The festive period is when your best-laid workout plans go out the advent calendar window – and where EMOM comes in. The fitness industry loves an acronym, and few more than this, which stands for Every Minute On The Minute. Popularised by CrossFit, it’s a simple but incredibly effective way to structure an ad hoc workout. (It can also form part of a more structured programme, if you increase the weight or reps from week to week.) As the name suggests, you perform an exercise, well, every minute, on the minute. Your rest period is however much of the minute is left. Simple, yes. Easy? No.

EMOM enables you to cram more, harder work into a short space of time than you otherwise might. It can also be easily tailored to suit your goals. To build strength, you might perform one to three reps EMOM with a weight that you’d normally lift four to six times for three to five sets – but for 10, 20 or even 30 minutes, with the rest preventing you from burning out. To burn fat, lower the weight and up the reps to 10, or roughly 20 seconds of the minute. This in turn reduces your rest and gets your heart racing like a behind-schedule elf. Almost any exercise will work, but full-body ones such as burpees or kettlebell swings, even more so.

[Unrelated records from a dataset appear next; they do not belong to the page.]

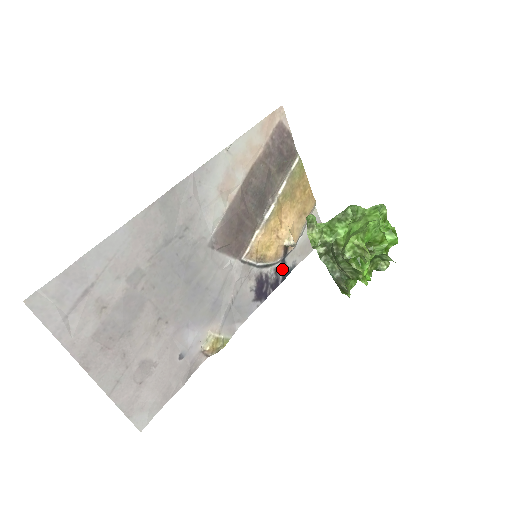
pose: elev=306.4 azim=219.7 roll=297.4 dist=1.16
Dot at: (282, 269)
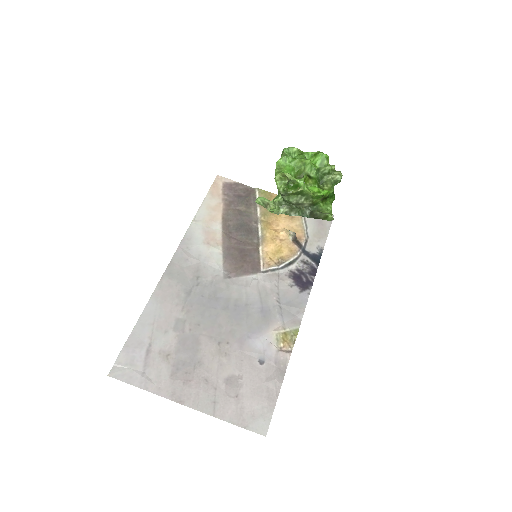
Dot at: (309, 258)
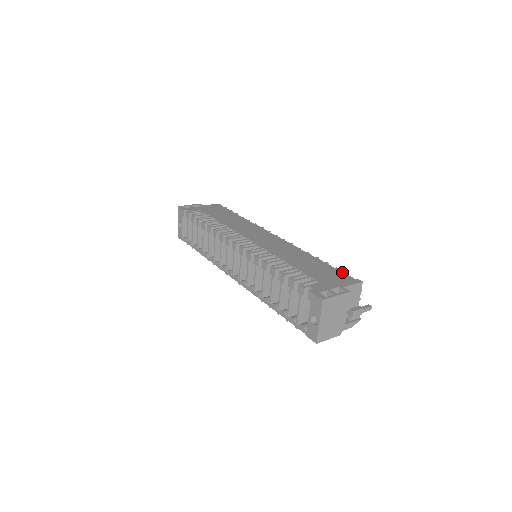
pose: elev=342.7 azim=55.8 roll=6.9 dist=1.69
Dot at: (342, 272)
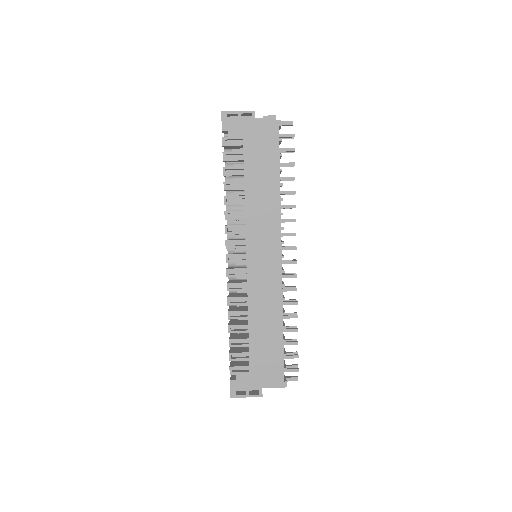
Dot at: (283, 365)
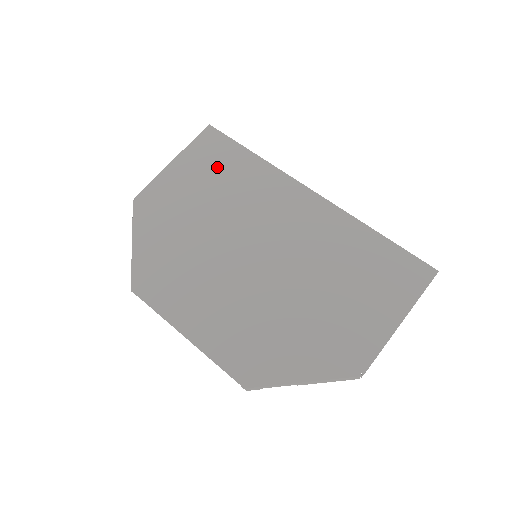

Your glutes are your biggest and most powerful muscle group, no matter how many days of the week you designate “chest and arms”. So if you’re looking to cancel Christmas, quite literally working your wobbly butt off is a solid tactic. Hitting your backside will have a concomitantly large metabolic effect. Think squats, deadlifts, reverse lunges, step-ups and hip-thrusts, all of which can be performed with added resistance or your own bodyweight. Warm up your sleeping-giant posterior with lateral mini-band walks. (Resistance bands of all sizes are much more travel-friendly than dumbbells.)

Slumbering cheeks are, in fact, a widespread and pernicious biomechanical problem. Because the biggest demand we make of them is as a built-in cushion, they stop firing properly. This has deleterious knock-on effects from impaired performance in the weight room or on the sports pitch to lower back pain and a weird shelf-like tummy that sticks out no matter how non-existent your body fat. This phenomenon, called anterior pelvic tilt, is caused, among other things, by your misfiring glutes, which then protrude like a Kardashian cantilever, and cause a curve in your spine. Time to bring in the new rear.

If you’ve undergone a body transformation akin to that of Mr Tim Allen in The Santa Clause, then your ghost of Christmas future may not look like Shaun T. But you shouldn’t neglect – or underestimate the power of – Non-Exercise Activity Thermogenesis, or Neat (another of those acronyms). Basically, this is all your other activity, from walking to fidgeting. Even an hour of hard training is just four per cent of the whole day, which will only go so far if you then spend the remaining 96 per cent as static as a snowman. Conversely, by moving more, and more often, you can melt a vast number of additional calories without getting out of breath.

This is good practice for life, not just for Christmas, but it’s particularly pertinent at the most slothful time of the year, as Mr Andy Williams didn’t sing. So volunteer to take the dogs out after every meal, or to scrub that roasting tray. Any movement, no matter how small, can contribute to Neat, and thereby increase your overall calorie cull by as much as 25 per cent. Even playing charades will help. Periodically getting up off the couch can burn up to 100 calories more than simply sitting (based on a 12-stone man standing two hours out of four). And that way, your family members might stop guessing My Big Fat Greek Wedding.